The solution involved creating a list for terminals registered with Ukrainian authorities, the Defense Ministry said. Only those Starlinks would be enabled in Ukraine by SpaceX.
SpaceX didn’t immediately respond to a request for comment.
The shutdown didn’t only reduce Russian drone strikes. On the front lines, it also partially blinded Russian command posts and drone crews that relied on Starlink for communication, livestreams and more-precise control of assaults as commanders got real-time footage of combat, said Oleksandr Solonko, who serves with a Ukrainian drone unit in the Pokrovsk area.
Ukraine took advantage of the lull in attacks to evacuate the wounded, a major challenge during a war in which any vehicle near the front lines can fall prey to drones, said Bohdan Zhelobchuk, who is a consultant for Come Back Alive, a Ukrainian charity that supplies the military and regularly visits units at the front. Russian military channels have reported Ukrainian counterattacks in southern parts of the front since Starlink was cut off.
A Ukrainian military spokesman responsible for the southern front said the operations there aimed to repel the Russian infiltration groups from Ukrainian villages and were a part of defense maneuvers.
He said the drone attacks there decreased by as much as 15% after Starlink was cut off, which coincided with weather changes and a regrouping of Russian forces in the south.
Russia is scrambling to find a replacement. Moscow has its own satellite internet terminals, known as Yamal and Express.

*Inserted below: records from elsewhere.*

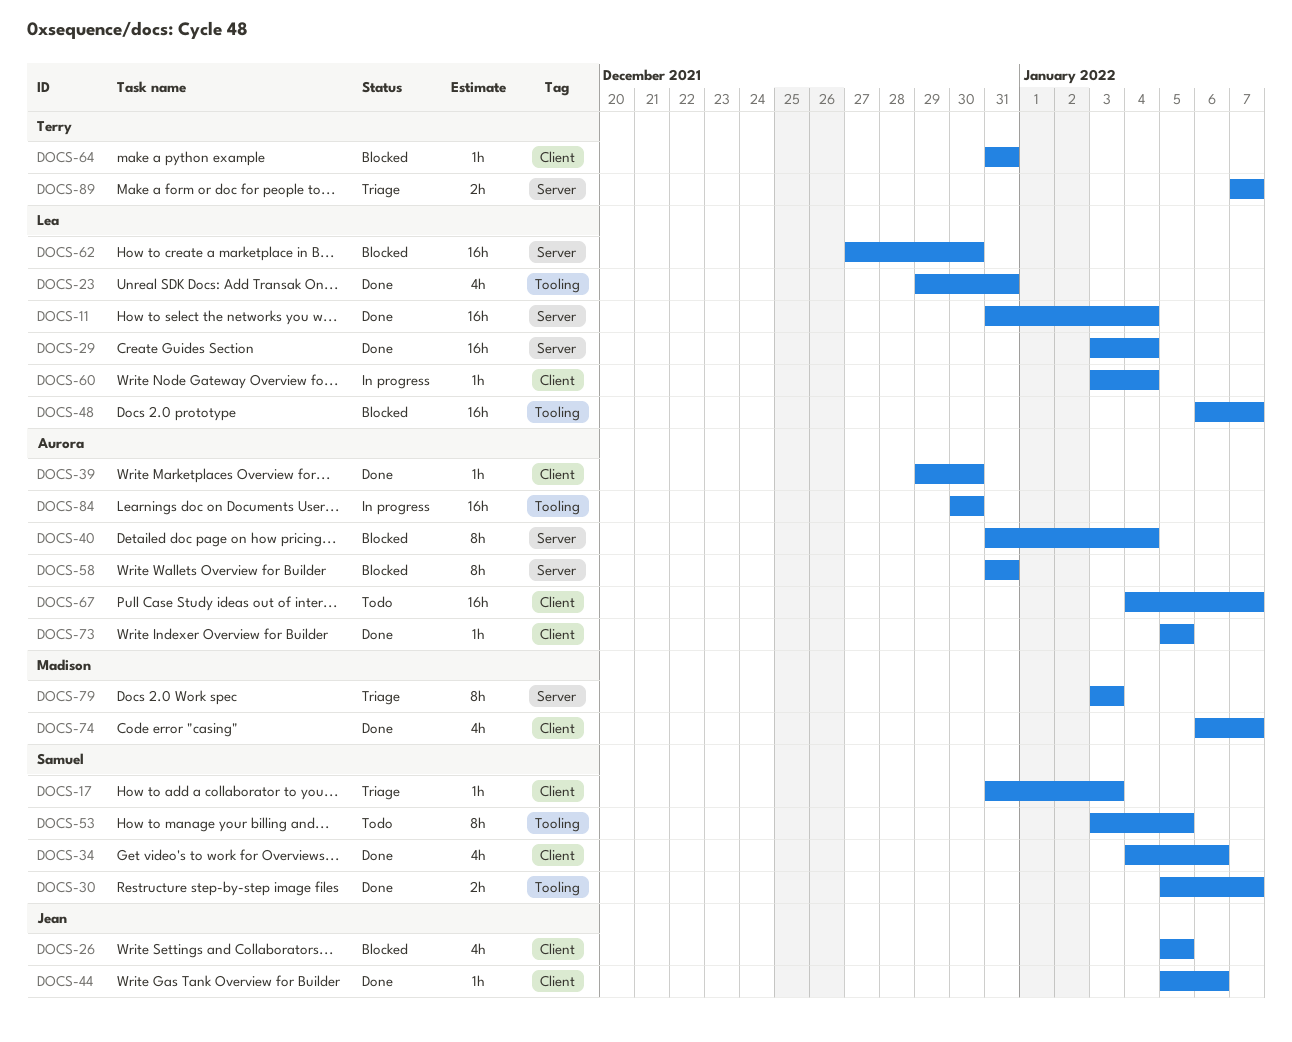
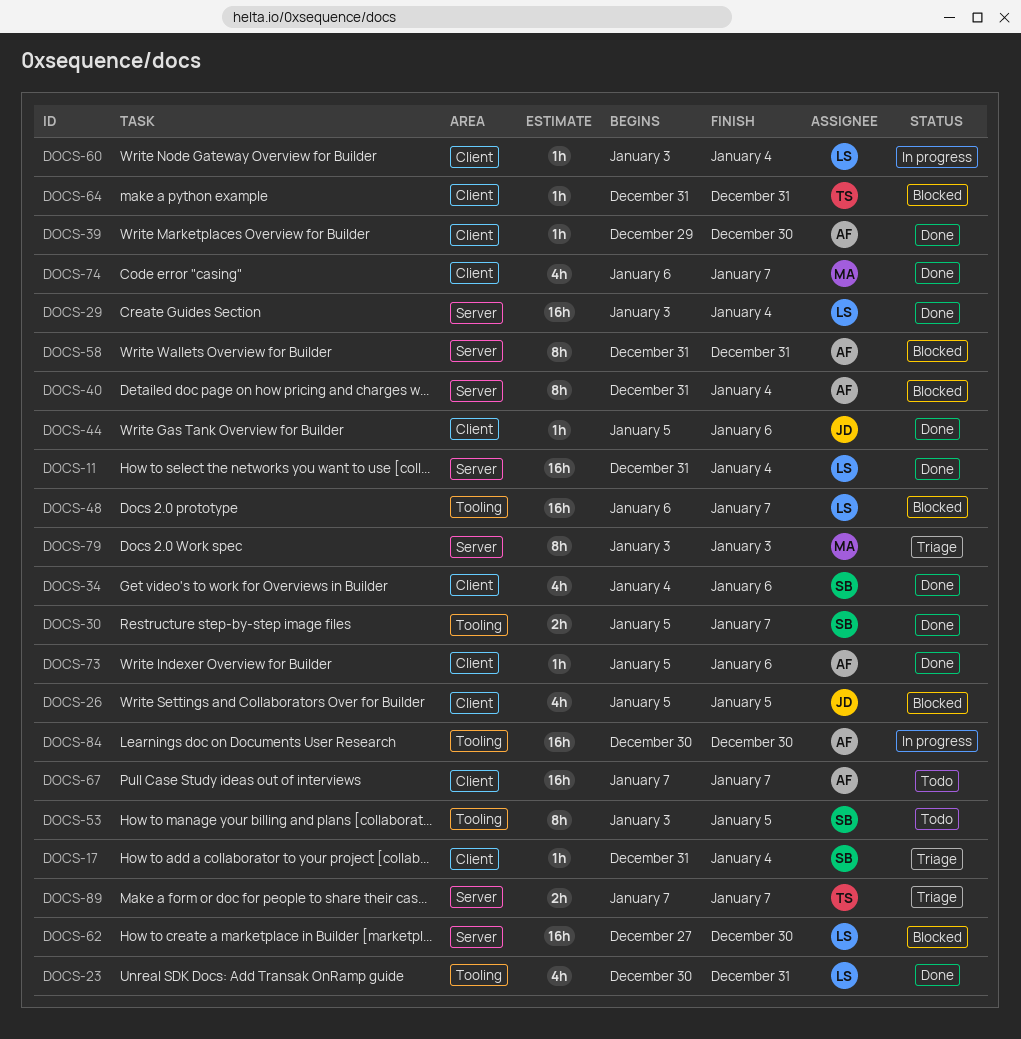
DOCS-17, due: Jan 3 -> Jan 4
DOCS-23, start: Dec 29 -> Dec 30
DOCS-67, start: Jan 4 -> Jan 7
DOCS-73, due: Jan 5 -> Jan 6

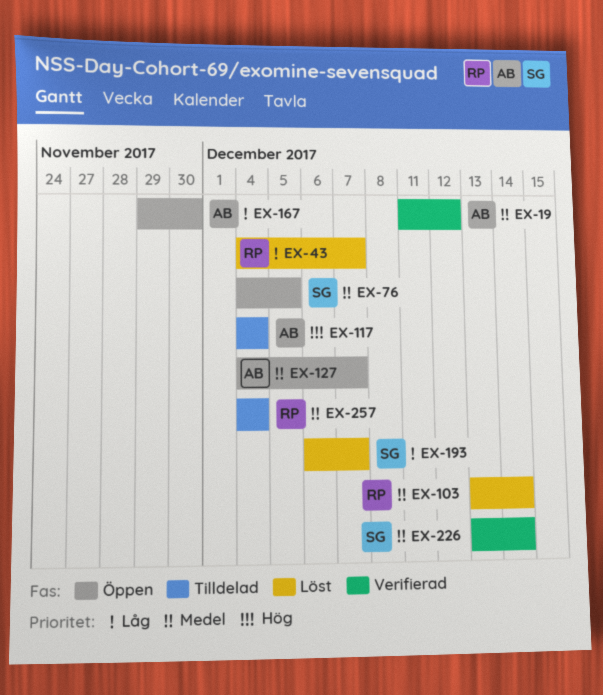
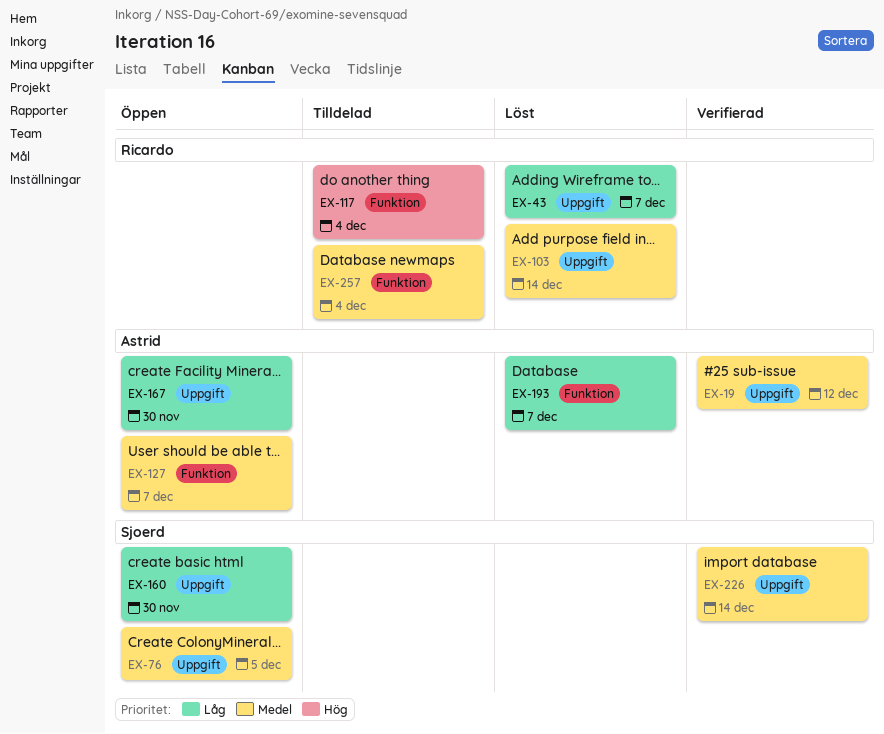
EX-117, owner: Astrid -> Ricardo
EX-160: none -> present
EX-193, owner: Sjoerd -> Astrid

Ukrainian officials said they are of a lower quality, would take a while to deploy at scale, and use much larger satellite dishes that are easier for Ukraine’s military to spot and destroy.
An immediate solution is labor-intensive. To expand the range of its operations, Russia also uses a network of drones to transmit radio signals. Additional crews and drones are needed for that compared with a single Starlink-equipped weapon.
Russia is seeking Ukrainian citizens to register terminals in their names, according to Ukraine’s state security service, the SBU. The agency sent a message to Ukrainians warning about any such attempts and asking citizens to report them.